**EXERCISE INSTRUCTIONS**
Scan the data below. Pull out each line where "pixels" occurs.

**MATERIAL PROVIDED**
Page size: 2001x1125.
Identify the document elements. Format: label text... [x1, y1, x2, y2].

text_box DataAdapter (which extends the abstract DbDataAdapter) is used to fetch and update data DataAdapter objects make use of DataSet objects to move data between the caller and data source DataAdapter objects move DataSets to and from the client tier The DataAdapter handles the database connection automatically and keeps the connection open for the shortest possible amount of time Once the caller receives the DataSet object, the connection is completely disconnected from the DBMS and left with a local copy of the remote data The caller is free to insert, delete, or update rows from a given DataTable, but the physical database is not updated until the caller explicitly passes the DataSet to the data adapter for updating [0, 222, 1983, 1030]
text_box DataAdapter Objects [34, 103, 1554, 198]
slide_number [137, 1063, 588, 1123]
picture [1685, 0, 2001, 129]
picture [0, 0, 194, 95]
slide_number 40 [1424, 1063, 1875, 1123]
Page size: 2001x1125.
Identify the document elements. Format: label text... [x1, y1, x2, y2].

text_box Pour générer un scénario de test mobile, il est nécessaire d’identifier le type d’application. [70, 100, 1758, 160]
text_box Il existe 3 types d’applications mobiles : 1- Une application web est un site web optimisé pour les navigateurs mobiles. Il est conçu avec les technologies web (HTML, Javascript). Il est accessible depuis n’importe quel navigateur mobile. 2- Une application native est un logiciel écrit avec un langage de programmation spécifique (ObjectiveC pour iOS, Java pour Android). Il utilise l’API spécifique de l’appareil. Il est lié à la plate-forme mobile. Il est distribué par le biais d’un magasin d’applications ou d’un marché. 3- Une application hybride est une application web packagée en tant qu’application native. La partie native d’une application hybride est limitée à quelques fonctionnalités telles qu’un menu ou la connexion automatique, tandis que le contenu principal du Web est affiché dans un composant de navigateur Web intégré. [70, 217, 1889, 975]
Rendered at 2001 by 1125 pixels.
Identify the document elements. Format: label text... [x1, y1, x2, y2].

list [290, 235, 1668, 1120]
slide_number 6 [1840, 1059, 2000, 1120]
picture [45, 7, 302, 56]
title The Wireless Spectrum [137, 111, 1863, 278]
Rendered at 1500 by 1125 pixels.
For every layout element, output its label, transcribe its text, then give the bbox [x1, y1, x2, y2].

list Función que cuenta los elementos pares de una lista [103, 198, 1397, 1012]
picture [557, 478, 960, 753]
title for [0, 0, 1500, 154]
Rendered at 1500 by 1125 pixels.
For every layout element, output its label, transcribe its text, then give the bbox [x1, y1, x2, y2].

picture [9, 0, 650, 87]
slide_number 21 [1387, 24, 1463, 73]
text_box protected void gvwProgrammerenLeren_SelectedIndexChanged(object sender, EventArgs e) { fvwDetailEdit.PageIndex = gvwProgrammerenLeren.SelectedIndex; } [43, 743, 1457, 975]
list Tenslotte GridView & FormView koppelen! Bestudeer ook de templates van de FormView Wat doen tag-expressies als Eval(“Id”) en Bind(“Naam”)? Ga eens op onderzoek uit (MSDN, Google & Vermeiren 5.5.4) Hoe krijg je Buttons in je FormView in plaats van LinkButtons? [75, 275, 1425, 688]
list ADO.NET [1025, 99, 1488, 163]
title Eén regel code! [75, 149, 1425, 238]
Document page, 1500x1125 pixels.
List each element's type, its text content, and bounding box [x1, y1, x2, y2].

**RESULT OF THIS EXERCISE**
Rendered at 2001 by 1125 pixels.
Rendered at 1500 by 1125 pixels.
Rendered at 1500 by 1125 pixels.
Document page, 1500x1125 pixels.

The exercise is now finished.